Create the Right Schedule for Walking and Exercising

Pets are happier and healthier when they get sufficient exercise. The amount of exercise your dog needs depends on its breed and age, of course. However, all dogs do better with regular activity. Pet-friendly apartments often provide convenient paths and green spaces for walking and playing.

  • Balance your needs with those of your dog. If there are other members of your household who can walk and exercise the dog, find a workable schedule to share the responsibility. Set aside extra time on weekends (or whenever you have free time) to schedule longer walks and play sessions. As much as possible, stay consistent with your routines as pets do best when they eat and relieve themselves at predictable times.
  • Research the area. Aside from the apartment grounds, there may be parks, dog parks, beaches, or outdoor spaces that are ideal for taking your dog. When you have time, you can arrange outings to these spots.
  • Hire a dog walker or pet sitter. There are now many professional dog walking and pet-sitting services that can help you share dog care responsibilities. If you're short on time, it could ease your mind and make your dog happier to have someone stop by when it's convenient. A dog walker can fill the gaps if you're out all day. Pet sitters are useful if you're away for a whole day or longer.
  • Cooperate with other dog owners. You might arrange to share dog walking with other owners. This can work out well if owners have different days off, for example. As long as the dogs are compatible it would also give your dog a chance to socialize with other pets.
  • Cats also thrive with regular exercise, and you should take some time every day to play with your kitty.

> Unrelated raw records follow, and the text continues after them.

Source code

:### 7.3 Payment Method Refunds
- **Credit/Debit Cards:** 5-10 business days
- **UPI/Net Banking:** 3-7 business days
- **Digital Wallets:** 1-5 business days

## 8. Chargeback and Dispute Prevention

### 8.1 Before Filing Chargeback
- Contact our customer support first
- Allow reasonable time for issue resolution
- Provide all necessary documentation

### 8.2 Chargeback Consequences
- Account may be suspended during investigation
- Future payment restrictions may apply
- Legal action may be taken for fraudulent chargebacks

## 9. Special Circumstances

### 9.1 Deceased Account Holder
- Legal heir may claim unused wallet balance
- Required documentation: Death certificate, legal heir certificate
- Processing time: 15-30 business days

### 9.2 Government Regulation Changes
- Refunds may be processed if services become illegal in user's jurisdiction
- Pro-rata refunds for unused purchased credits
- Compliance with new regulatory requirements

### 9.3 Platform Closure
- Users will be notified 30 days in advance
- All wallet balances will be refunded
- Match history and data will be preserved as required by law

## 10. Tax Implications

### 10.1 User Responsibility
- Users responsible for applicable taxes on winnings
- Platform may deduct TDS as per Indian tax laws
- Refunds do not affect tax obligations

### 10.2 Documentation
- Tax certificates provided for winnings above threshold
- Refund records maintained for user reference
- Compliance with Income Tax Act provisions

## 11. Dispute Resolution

Keeping You and Your Pets Comfortable

When choosing an apartment, it's important to think of your pets. Once you move in, there are steps you can take to make life easier for both you and your four-legged friends.

  • Consider the location of your apartment. If you have a dog, think about what floor you're on and how far you are from walking paths. Being on the ground floor or a lower floor means less walking up and down stairs or riding in elevators.
  • Provide places for cats to climb. Cats like to climb and wander. In an apartment, the best way to help them fulfill this instinct is to give them places to climb. Get or make a cat home with plenty of places to climb and jump.
  • Keep your apartment sanitary. You don't want your apartment to smell or look like a kennel. Get a brush or lint remover that's good for picking up fur. Use an air filter to keep fresh air circulating. If you have a cat, change the litter frequently.

Prevent Your Pets from Doing Damage

As much as we love our pets, they can be destructive at times. When you're in an apartment, this can cost you time and money.

  • Consider putting inexpensive rugs throughout the apartment to protect floors. This is a particularly good plan if you have a puppy. At the very least, put a mat or small rug under eating dishes, litter boxes, or pet beds.
  • Provide a scratching post for cats so they're less tempted to attack furniture.
  • Give dogs bones and chew toys. Train puppies or dogs out of chewing furniture or your personal items.

If you plan it right, apartment life with a pet can be an enjoyable and harmonious experience for everyone. Just remember that you're living in a community with other people and that there are certain rules you need to follow. Be considerate, use common sense, and just keep in mind that your pets are always your responsibility.